Data Structures

Python programming
Data structures
Lists
Dictionaries

This lesson covers core Python data structures, focusing on lists, dictionaries, and strings, and demonstrates how to index, slice, modify, and nest them for data manipulation.

Authors

Noor Sohail

Will Gammerdinger

Published

March 16, 2026

Keywords

Indexing, Slicing, Mutable objects, Strings

Approximate time: XX minutes

Learning Objectives

In this lesson, we will:

  • Create lists and dictionaries.
  • Access elements in lists with slicing and indexing.
  • Access values in dictionaries with keys.

Overview of lesson

Real data comes in many shapes: a list of sample IDs, a mapping of species to genome lengths, or a sentence of free text. Choosing the right structure for each of these makes your code cleaner and sometimes even more efficient under the hood. In this lesson, you will learn how to use each structure so that you can represent your own data in ways that match how you think about it.

Data Structures

There exists several more types of variables, commonly referred to as data structures. They can contain multiple values and are more complex than the data types we have discussed so far.

Table 1: Python data structures.
Data Structures What it is
list An ordered, changeable collection of elements.
dictionary A collection of key–value pairs.
tuple An ordered collection of elements you.
set An unordered collection of unique elements.

We will expand more on lists and dictionaries in this lessons.

Lists

Lists are a data structure that can be perhaps a bit daunting at first, but soon become very useful. A list is a data structure that can hold any number of any types of other data structures.

The analogy for a list is that you have a a box has different compartments; these compartments in a list are called elements. Each element contains a single value, and there is no limit to how many elements you can have. A list is assigned to a single variable, because regardless of how many elements it contains, in the end it is still a single entity (box).

Lists are useful for making iterative processes more efficient. For example, if you have a task that you want to repeat multiple times, you can put all the elements you want to perform the task on in a list and then perform the task on the list instead of each item individually. This is one of the greatest strengths of using a programming language, automating repetitive tasks!

Creating a List

To create a list, we ues the [] key. We can place all the elements we wish to include in the list within the brackets, separating them with commas.

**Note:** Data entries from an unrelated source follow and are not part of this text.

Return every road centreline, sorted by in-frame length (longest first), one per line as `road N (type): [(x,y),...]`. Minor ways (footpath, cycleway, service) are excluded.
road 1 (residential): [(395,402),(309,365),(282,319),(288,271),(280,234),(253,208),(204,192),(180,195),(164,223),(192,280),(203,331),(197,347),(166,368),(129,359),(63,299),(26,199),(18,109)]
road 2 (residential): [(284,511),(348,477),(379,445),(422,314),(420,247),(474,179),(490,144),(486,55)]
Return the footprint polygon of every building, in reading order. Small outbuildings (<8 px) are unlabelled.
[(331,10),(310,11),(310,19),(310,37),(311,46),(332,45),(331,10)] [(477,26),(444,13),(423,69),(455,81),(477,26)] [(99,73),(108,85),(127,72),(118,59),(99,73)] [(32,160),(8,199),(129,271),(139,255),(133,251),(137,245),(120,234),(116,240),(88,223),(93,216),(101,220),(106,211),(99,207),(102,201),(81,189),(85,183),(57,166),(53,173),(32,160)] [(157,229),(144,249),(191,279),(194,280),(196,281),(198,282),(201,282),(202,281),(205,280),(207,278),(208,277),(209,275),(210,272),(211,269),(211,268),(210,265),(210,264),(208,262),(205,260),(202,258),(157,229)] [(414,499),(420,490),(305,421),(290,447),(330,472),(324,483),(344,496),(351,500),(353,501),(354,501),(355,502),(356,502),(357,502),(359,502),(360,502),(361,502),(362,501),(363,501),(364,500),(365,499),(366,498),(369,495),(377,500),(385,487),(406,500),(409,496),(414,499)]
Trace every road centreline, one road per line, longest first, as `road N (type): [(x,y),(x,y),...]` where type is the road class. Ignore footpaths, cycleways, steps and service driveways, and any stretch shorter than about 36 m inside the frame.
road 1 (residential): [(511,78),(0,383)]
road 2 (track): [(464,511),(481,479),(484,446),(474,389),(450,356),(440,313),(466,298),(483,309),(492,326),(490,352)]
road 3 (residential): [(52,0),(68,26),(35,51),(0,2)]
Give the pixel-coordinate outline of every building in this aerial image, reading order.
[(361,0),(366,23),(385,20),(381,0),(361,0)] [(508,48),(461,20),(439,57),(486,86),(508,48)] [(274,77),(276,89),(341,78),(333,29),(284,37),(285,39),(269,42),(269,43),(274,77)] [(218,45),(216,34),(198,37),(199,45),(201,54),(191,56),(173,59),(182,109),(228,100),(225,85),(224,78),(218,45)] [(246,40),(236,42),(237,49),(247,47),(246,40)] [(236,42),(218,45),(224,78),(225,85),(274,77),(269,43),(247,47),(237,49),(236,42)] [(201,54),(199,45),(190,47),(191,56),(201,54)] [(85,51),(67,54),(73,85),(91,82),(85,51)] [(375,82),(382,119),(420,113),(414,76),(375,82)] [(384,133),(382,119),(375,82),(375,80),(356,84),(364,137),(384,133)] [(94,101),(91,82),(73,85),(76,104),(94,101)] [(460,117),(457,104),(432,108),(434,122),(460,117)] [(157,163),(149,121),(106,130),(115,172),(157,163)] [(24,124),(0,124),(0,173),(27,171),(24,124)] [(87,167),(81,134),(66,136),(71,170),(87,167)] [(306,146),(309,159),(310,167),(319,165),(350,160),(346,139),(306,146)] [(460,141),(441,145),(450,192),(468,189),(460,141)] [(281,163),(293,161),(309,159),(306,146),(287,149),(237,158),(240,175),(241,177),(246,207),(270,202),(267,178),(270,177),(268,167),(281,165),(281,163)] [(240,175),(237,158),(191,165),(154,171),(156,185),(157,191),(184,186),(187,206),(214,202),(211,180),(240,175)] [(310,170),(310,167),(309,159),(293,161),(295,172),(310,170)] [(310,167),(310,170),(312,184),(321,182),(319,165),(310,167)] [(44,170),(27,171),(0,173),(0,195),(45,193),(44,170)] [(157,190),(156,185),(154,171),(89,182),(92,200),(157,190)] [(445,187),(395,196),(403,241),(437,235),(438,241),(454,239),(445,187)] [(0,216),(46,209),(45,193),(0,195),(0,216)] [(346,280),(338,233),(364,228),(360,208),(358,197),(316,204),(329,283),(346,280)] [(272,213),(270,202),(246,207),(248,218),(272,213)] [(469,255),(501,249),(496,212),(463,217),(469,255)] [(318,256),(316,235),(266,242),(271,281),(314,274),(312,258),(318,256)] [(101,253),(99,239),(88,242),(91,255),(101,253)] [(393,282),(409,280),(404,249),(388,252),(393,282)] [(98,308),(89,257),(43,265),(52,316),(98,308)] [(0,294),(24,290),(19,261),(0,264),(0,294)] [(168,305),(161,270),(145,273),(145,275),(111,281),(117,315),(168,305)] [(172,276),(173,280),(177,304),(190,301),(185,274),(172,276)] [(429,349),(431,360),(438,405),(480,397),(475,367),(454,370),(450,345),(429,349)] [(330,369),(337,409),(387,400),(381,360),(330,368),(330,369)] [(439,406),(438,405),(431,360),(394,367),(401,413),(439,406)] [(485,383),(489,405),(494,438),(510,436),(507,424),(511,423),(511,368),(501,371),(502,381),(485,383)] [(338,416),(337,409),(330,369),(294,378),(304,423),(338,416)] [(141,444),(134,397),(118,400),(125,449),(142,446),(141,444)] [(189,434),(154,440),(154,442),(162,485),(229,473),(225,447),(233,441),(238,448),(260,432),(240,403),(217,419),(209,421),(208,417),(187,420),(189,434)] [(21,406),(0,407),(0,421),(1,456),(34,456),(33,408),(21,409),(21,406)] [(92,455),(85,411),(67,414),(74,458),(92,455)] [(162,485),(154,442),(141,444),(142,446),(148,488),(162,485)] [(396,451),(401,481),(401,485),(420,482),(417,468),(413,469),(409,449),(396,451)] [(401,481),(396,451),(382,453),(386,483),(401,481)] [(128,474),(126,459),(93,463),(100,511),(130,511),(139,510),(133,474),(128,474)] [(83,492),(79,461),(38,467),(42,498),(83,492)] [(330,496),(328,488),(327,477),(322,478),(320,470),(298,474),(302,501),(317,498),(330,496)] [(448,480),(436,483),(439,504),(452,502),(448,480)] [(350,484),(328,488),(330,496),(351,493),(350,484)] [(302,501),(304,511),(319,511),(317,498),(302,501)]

There is no limit on the number of values that can be included in a list, and they can be of any data type.

[1, 6, 7]
[1, 6, 7]

If we inspect the type(), we can see that it is a list data structure:

type([1, 6, 7])
list

We are not limited to including just one data type in a list. We can include any number of any data types in a list:

list1 = [1, "hello", 3.14, True]
list1
[1, 'hello', 3.14, True]

Length of a List

Let us create a list of genome lengths in kilobases, which we will call glengths. We also know that the species corresponding to these genome lengths are ecoli, human, and corn. We can create two lists, one for the genome lengths and one for the species:

It is often useful to know how many elements are in a list. We can use the len() function to determine the number of elements in a list. The len() function takes a single argument, which is the list we want to determine the length of. For example, to determine how many elements are in our glengths and species lists, we would use the following code:

# Create a numeric list as an object called glengths
glengths = [4.6, 3000, 50000]

# Create a list of species and assign it to a variable called species
species = ["ecoli", "human", "corn"]

# Calculate the number of elements in glengths and species
print(len(glengths))
print(len(species))
3
3

Adding Elements to a List

Perhaps we have found a new genome and we want to add its length to our list of genome lengths. We can use the append() function to add an element. The append() function takes a single argument, which is the element we want to add to the list.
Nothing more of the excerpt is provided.